Он поймал себя на том, что сделал шаг к двери.
— Погодите, а портрет Коленкура?
Она достала книгу и раскрыла ее. Он смотрел сейчас на портрет, но думал о другом.
— Я не ошибся, книга французская.
— Вы торопитесь? — спросила она, и он, взглянув на нее, заметил, что кожа ее лица сейчас синевата. — Торопитесь, верно? А я поставила чай…

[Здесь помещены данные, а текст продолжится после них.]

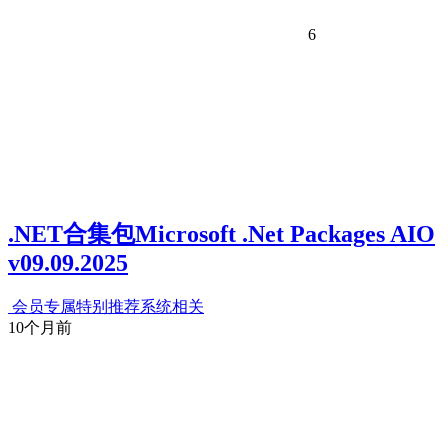
6
.NET合集包Microsoft .Net Packages AIO
v09.09.2025
会员专属
特别推荐
系统相关
10个月前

Ему не хотелось обижать Софу.
— Ну что ж, если не долго…
— Пойдемте.
Чайник встретил их веселым посвистом, он действительно готовился закипеть. Она открыла дверцу кухонного шкафа и с робкой торжественностью вынула оттуда вазу с печеньем, а потом масло в хрустальной масленке и брусочек сыра. Именно с робкой торжественностью, чуть отстранив от себя, как показалось Николаю, даже не глядя на то, что доставала из шкафа и на стол ставила. Тамбиев втайне посмеялся над ней: ну, конечно, она чуть-чуть стесняется, что стол ее так небогат, поэтому и смешалась. Она наклонилась к шкафу и, как показалось Тамбиеву, достала полкирпичика черного хлеба, достала и тихо вскрикнула. Когда Николай устремился к ней, она лежала, привалившись к шкафу, и лицо ее стало сине-белым, точно в окне вспыхнула молния. Он поднял ее, подивившись, как она легка. Когда он нес ее к кушетке, что стояла тут же, ее рука не удержалась и он услышал, как она ударилась об пол. Испуг объял его: да не конец ли это? Он кинулся в соседнюю комнату в надежде проникнуть в кабинет Александра Романовича и найти там аптечку, но она окликнула его:
— Не надо, все уже прошло.
Он обернулся. Она привстала. Ее рука, такая же сине-белая, как и лицо, лежала на виске — ей все еще было плохо.
— Это обморок? — произнес он.
— Да, — сказала она и закрыла глаза.